- **Extrait du texte**:
%%
Matthieu Hocque et Jacques Rimier pour Valeurs Actuelles : « Comment mettre fin à l’exode scolaire ? »

TRIBUNE. La France subit les conséquences des legs encombrants laissés par les socialistes : l’égalitarisme et le pédagogisme, analyse Matthieu Hocque et Jacques Rimier, membres du think-tank « Le Millénaire ».

L’indignation collective légitime après l’agression d’une adolescente de 13 ans dans un collège public contraste avec la doctrine « pas de vagues » dont a longtemps fait preuve l’Education nationale et une partie des dirigeants. Pourtant, les Français voient depuis plusieurs années l’effondrement de l’école publique. Selon un sondage de l’Ifop, 69% des Français affirment que la situation s’est dégradée dans les collèges et les lycées, au point désormais de la fuir.

Les socialistes ont abîmé l’école publique

La France subit les conséquences des legs encombrants laissés par les socialistes : l’égalitarisme et le pédagogisme. La loi Jospin de juillet 1989 a posé les fondements d’un nivellement par le bas des élèves.  Cela repose sur l’objectif que 80% d’une classe d’âge dispose du baccalauréat pour atteindre l’égalité et une adaptation de la pédagogie éducative pour placer l’enfant au centre du projet éducatif comme le préconisent les méthodes de « l’Éducation nouvelle ». Seulement, pour parvenir à ces deux objectifs, le choix a été fait d’abaisser le niveau d’exigence dans les notations, de diminuer les rythmes scolaires, de simplifier les programmes scolaires ou de faire de l’enfant un co-acteur de sa formation pour faciliter son cursus. Un nivellement par le bas qui s’illustre dans une enquête de la Direction de l’évaluation, de la prospective et de la performance (Depp). Les élèves de CM2 font environ neuf fautes d’orthographe de plus par rapport à ceux de 1987 (+81,3% en 35 ans). Ainsi, en cherchant l’égalité absolue, l’école française a renoncé à la transmission des savoirs et est devenue de plus en plus inégalitaire puisqu’un élève français issu des milieux populaires a deux fois moins de chance d’être performant en mathématiques qu’un élève de l’OCDE selon le PISA 2022.
%%
- **Consigne 1**: Recopiez mot pour mot le passage de la tribune commençant par « Matthieu Hocque et Jacques Rimier pour » et se terminant par « de la fuir. ».
- **Consigne 2**: D'après la tribune, pourquoi a-t-on choisi d'abaisser le niveau d'exigence dans les notations et de simplifier les programmes scolaires ? Répondez en une à trois phrases.
Les items qui suivent ne sont pas utiles pour ce travail.

- **Enregistrements de données**:
%%
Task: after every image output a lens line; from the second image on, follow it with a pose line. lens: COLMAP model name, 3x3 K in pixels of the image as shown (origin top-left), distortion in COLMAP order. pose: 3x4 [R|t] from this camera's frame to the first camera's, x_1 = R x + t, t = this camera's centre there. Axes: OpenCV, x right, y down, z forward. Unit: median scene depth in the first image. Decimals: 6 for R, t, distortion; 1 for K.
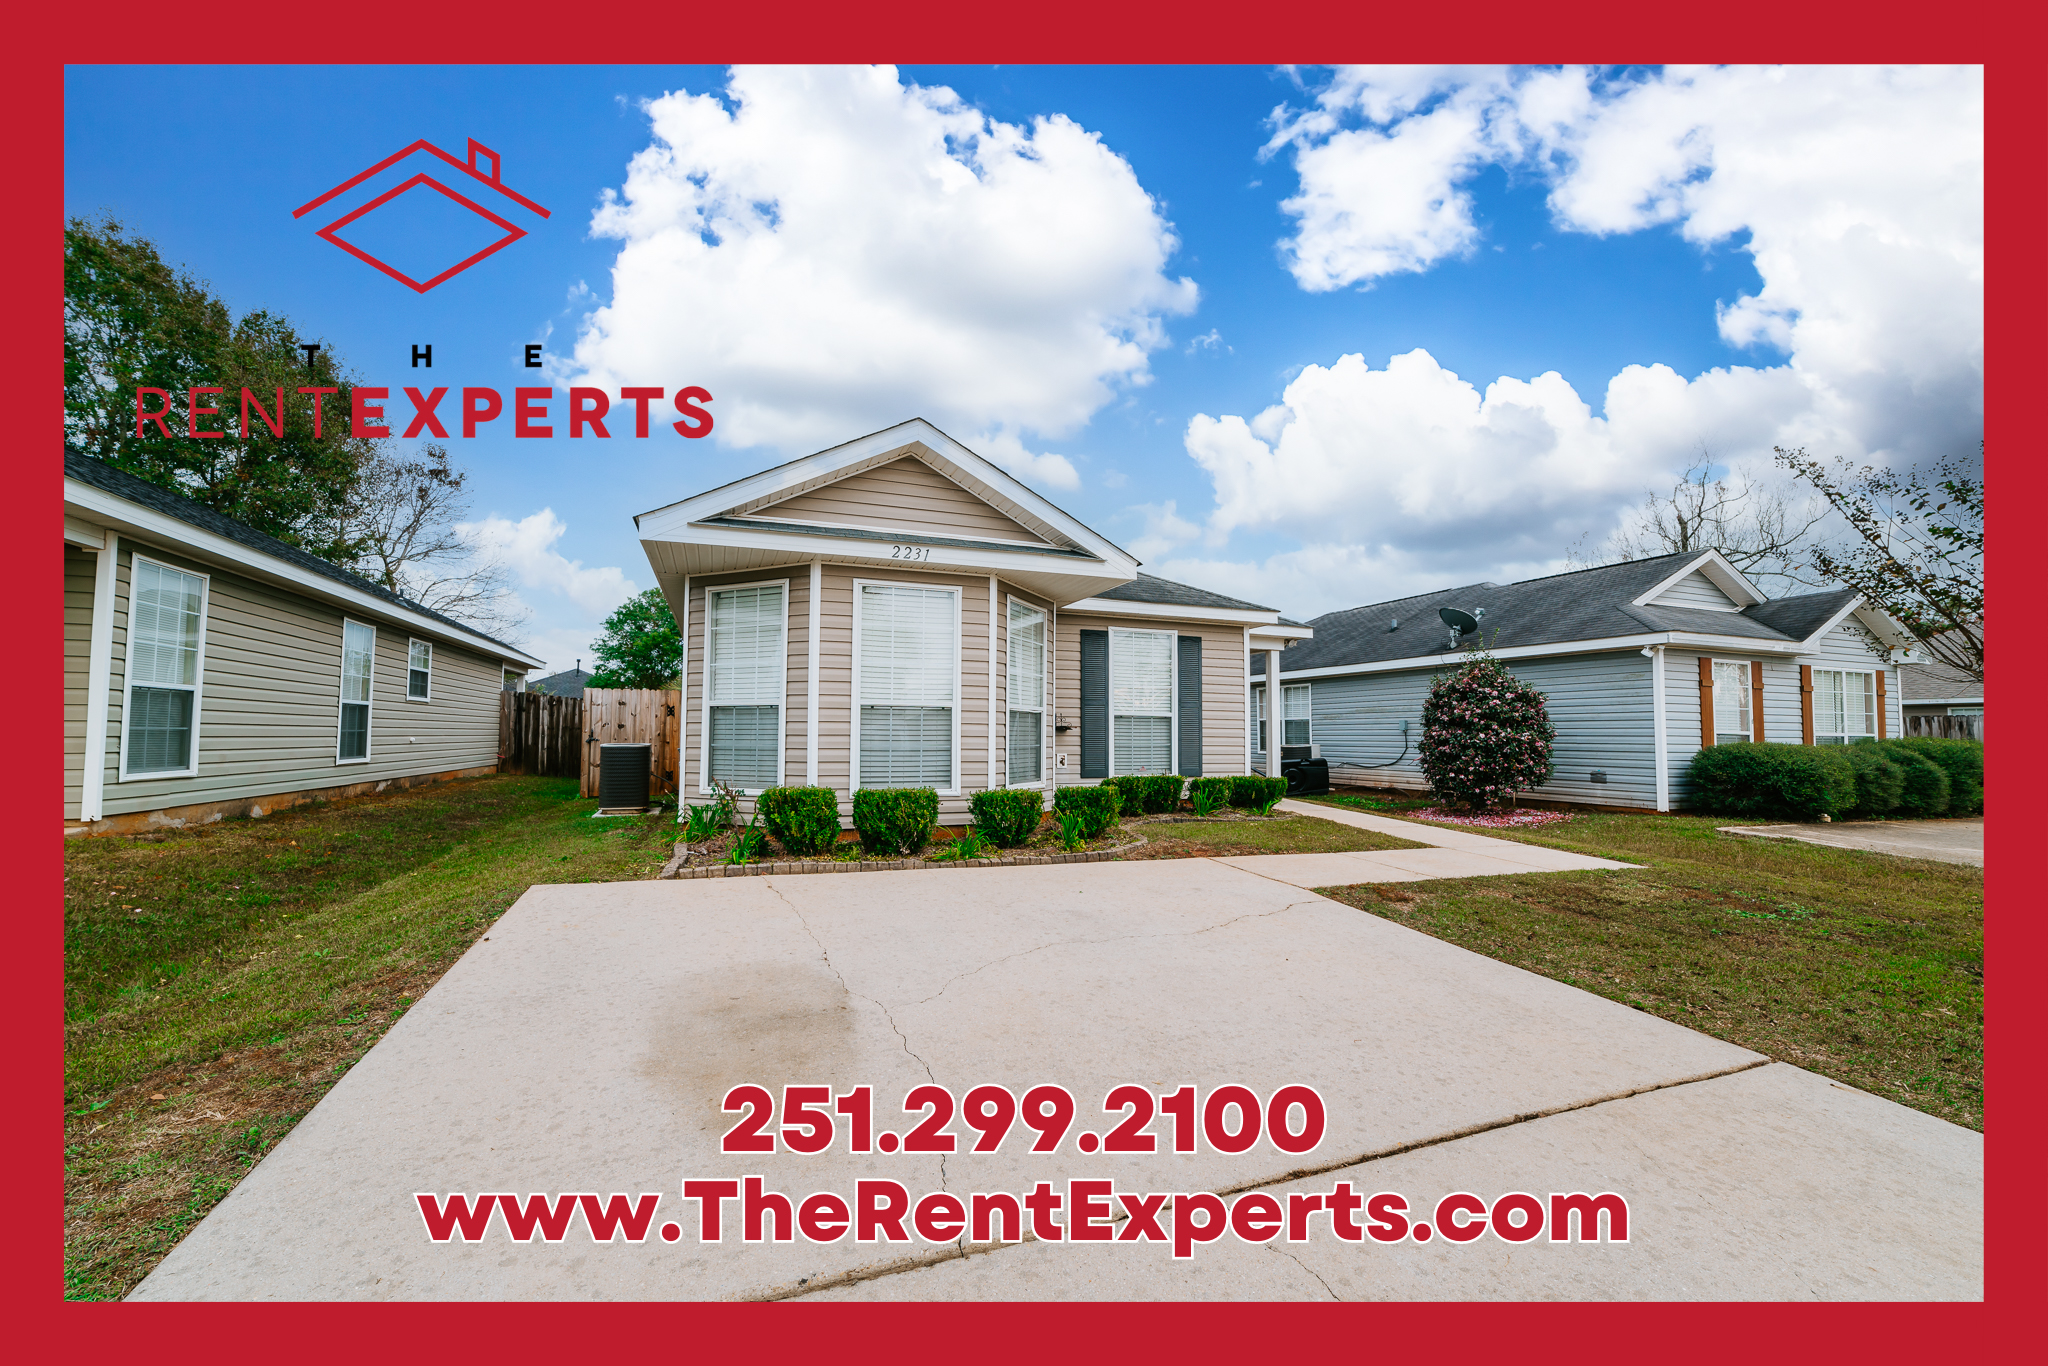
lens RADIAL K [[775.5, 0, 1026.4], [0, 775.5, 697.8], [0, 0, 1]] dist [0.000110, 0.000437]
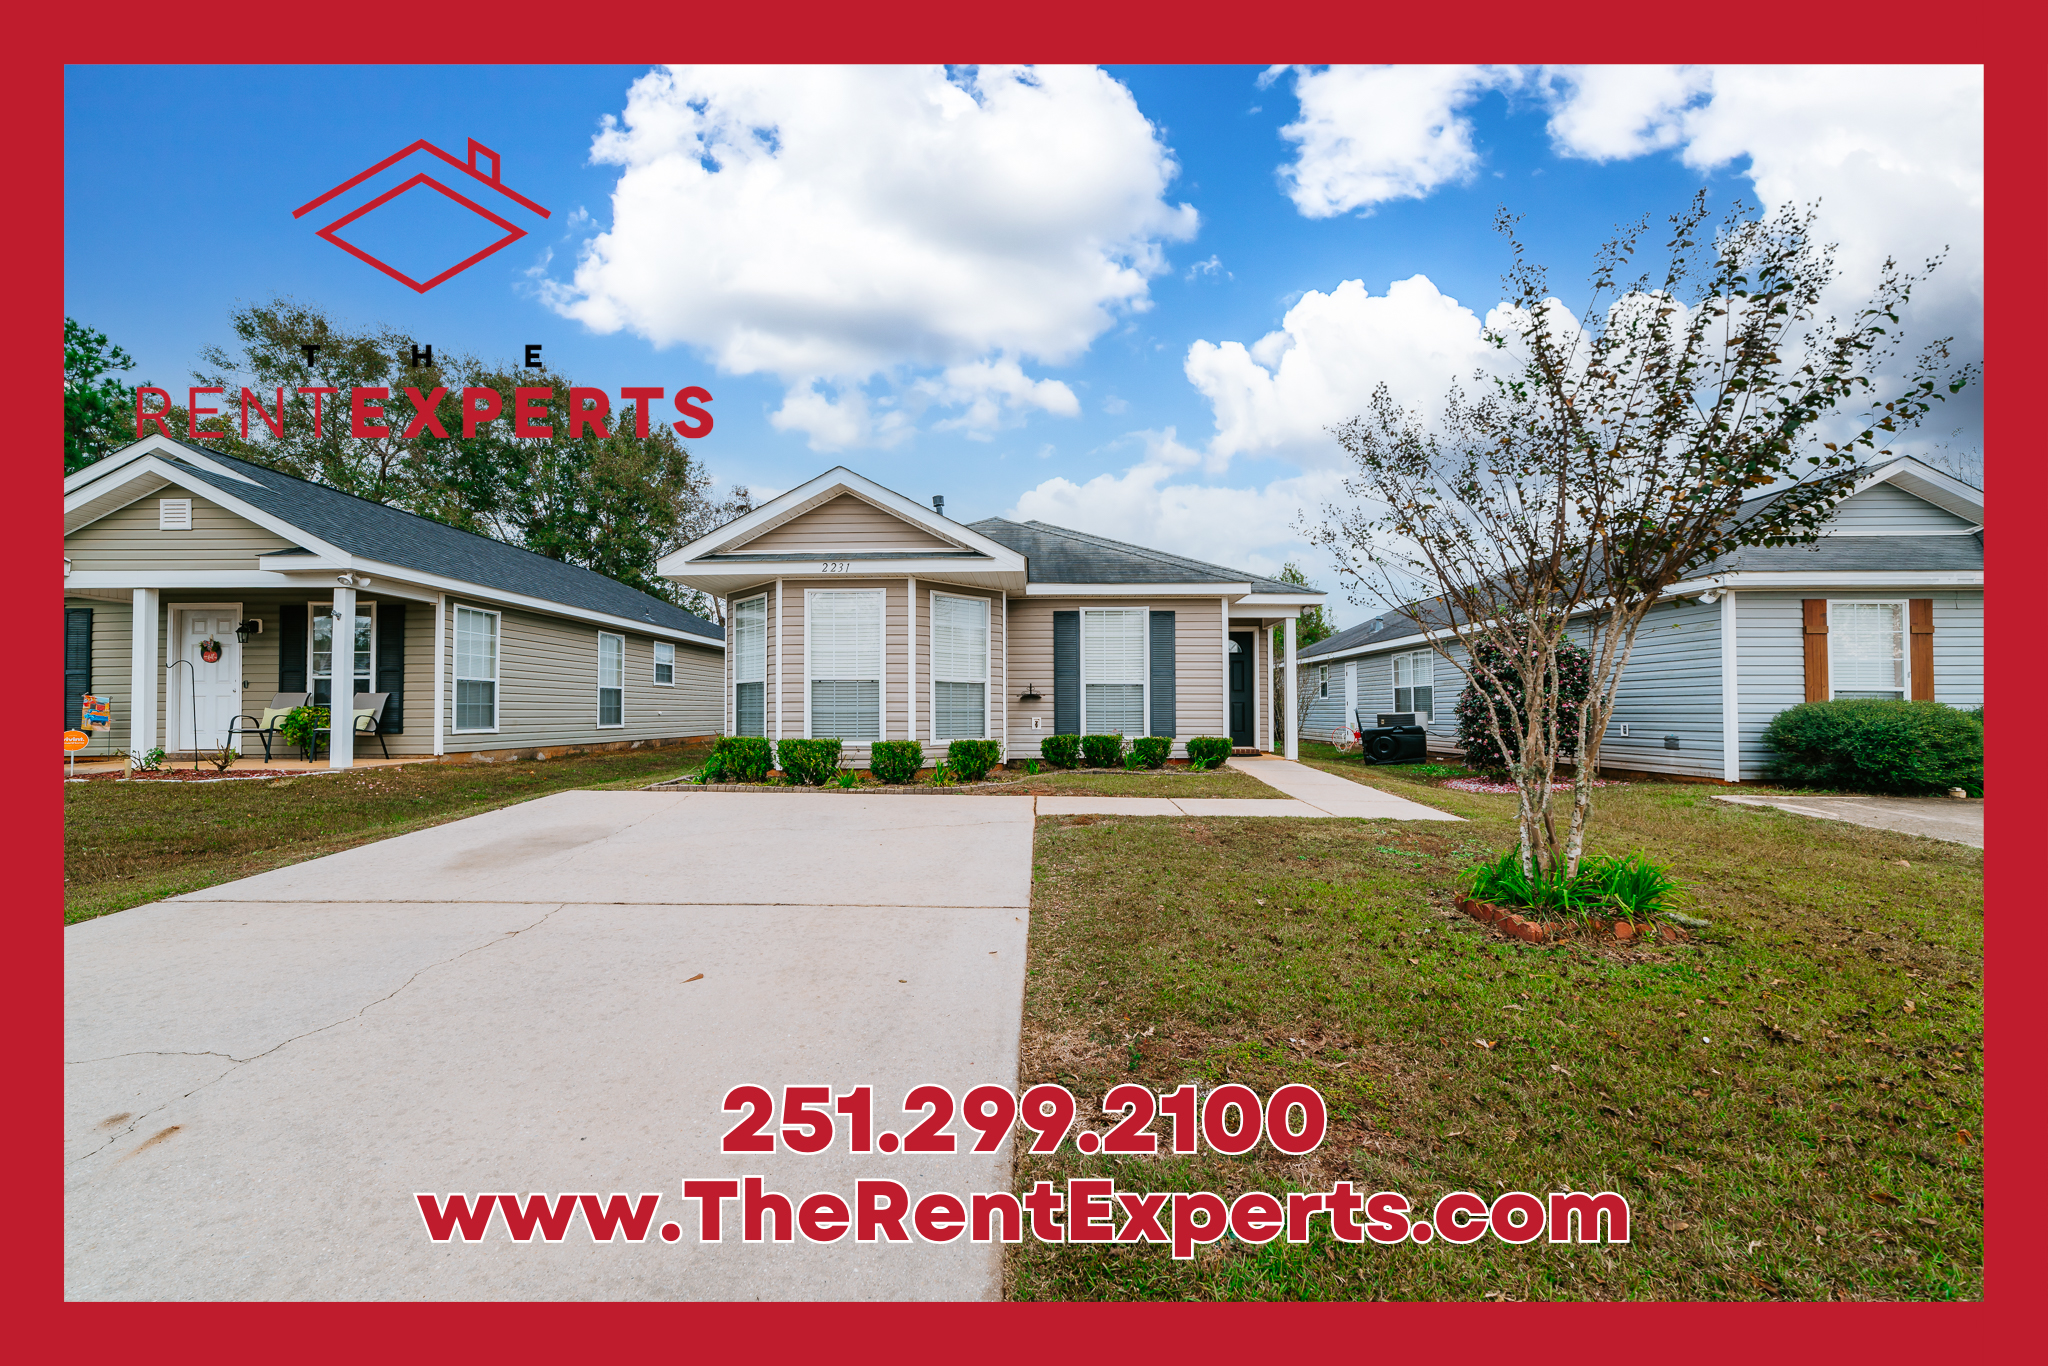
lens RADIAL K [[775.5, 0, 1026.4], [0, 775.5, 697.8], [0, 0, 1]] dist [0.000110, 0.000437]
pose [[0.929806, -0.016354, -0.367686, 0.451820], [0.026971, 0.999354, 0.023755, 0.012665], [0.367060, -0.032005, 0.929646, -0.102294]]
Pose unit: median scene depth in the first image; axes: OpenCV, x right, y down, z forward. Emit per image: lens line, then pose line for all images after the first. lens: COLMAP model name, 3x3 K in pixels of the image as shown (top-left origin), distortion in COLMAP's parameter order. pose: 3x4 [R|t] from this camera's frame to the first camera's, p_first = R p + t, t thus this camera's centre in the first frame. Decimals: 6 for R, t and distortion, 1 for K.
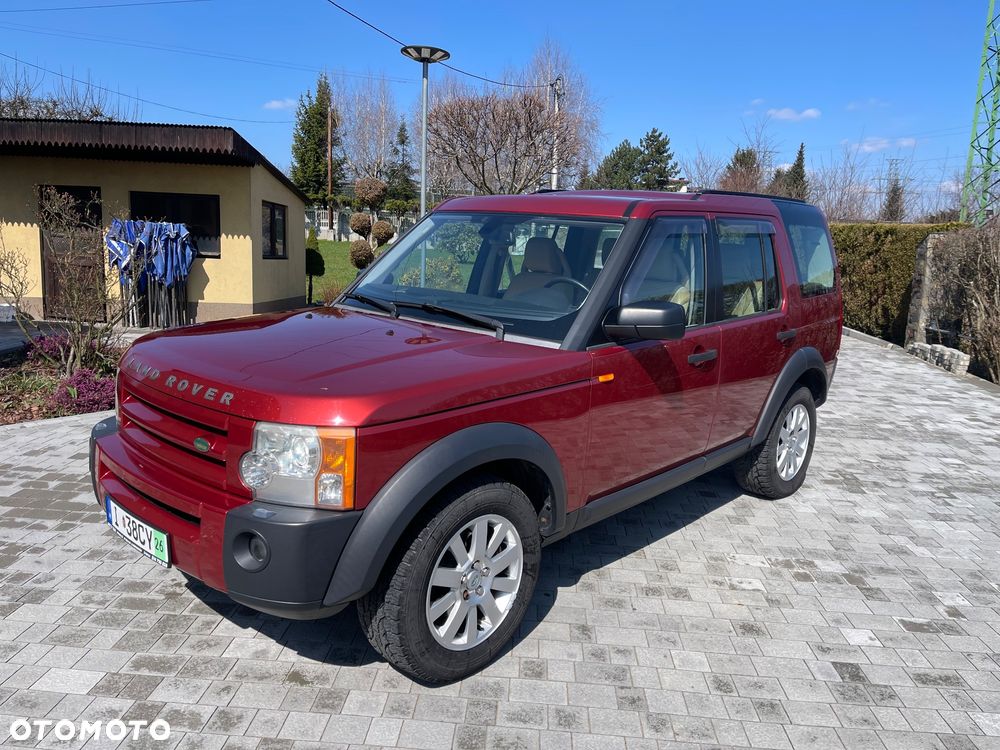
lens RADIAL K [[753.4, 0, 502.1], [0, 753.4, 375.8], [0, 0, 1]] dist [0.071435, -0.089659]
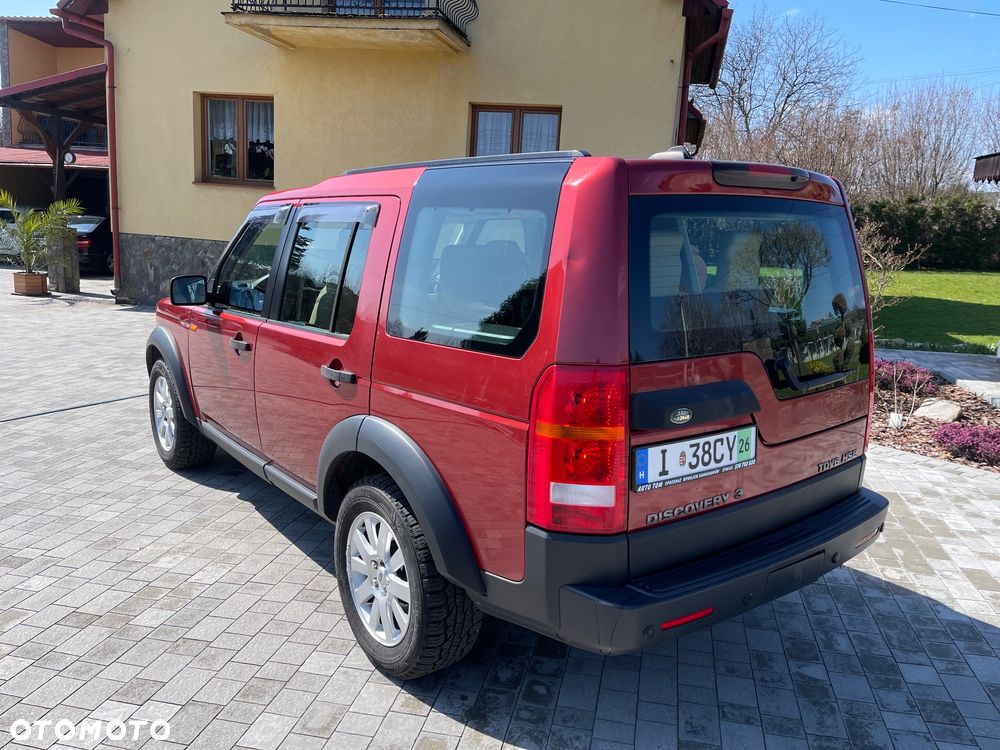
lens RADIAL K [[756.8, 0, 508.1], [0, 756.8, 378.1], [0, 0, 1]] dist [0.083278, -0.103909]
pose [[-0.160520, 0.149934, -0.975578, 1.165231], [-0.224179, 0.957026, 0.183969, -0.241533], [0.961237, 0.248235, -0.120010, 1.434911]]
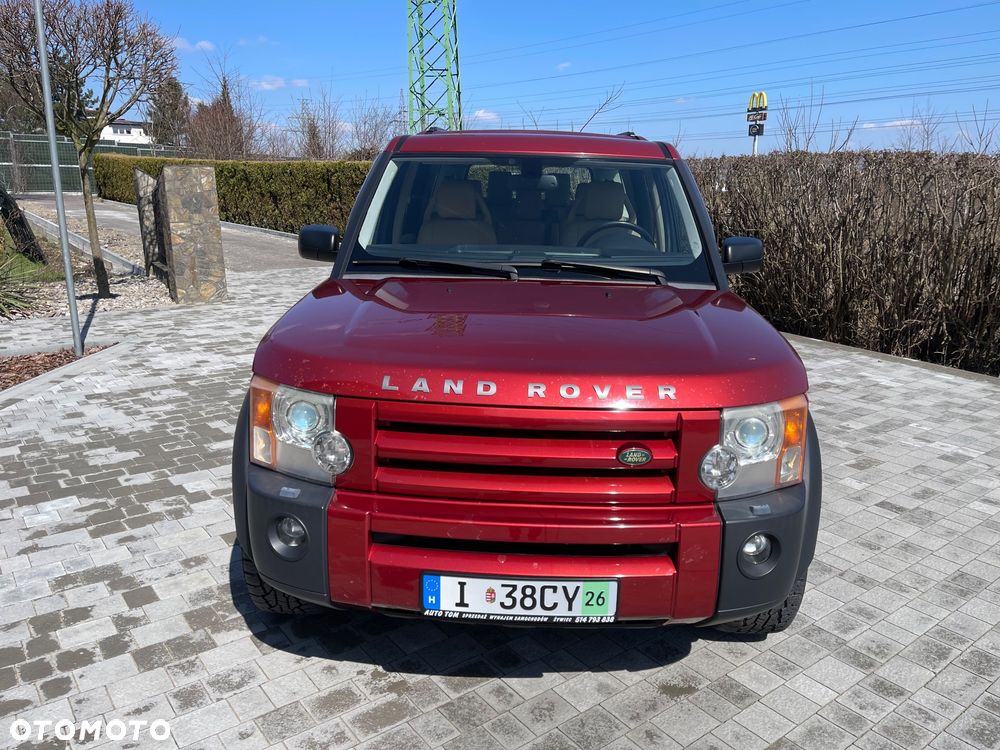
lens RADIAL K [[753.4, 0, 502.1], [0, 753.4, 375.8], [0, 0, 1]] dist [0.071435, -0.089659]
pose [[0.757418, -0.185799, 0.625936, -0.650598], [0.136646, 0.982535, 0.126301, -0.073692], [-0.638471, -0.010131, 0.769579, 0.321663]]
%%
- **Réponse 1**:
Matthieu Hocque et Jacques Rimier pour Valeurs Actuelles : « Comment mettre fin à l’exode scolaire ? »

TRIBUNE. La France subit les conséquences des legs encombrants laissés par les socialistes : l’égalitarisme et le pédagogisme, analyse Matthieu Hocque et Jacques Rimier, membres du think-tank « Le Millénaire ».

L’indignation collective légitime après l’agression d’une adolescente de 13 ans dans un collège public contraste avec la doctrine « pas de vagues » dont a longtemps fait preuve l’Education nationale et une partie des dirigeants. Pourtant, les Français voient depuis plusieurs années l’effondrement de l’école publique. Selon un sondage de l’Ifop, 69% des Français affirment que la situation s’est dégradée dans les collèges et les lycées, au point désormais de la fuir.

- **Réponse 2**: Ce choix a été fait pour atteindre les deux objectifs posés par la loi Jospin de juillet 1989. Le premier est d'amener 80 % d'une classe d'âge au baccalauréat afin d'atteindre l'égalité. Le second est d'adapter la pédagogie pour placer l'enfant au centre du projet éducatif, comme le préconisent les méthodes de « l'Éducation nouvelle ».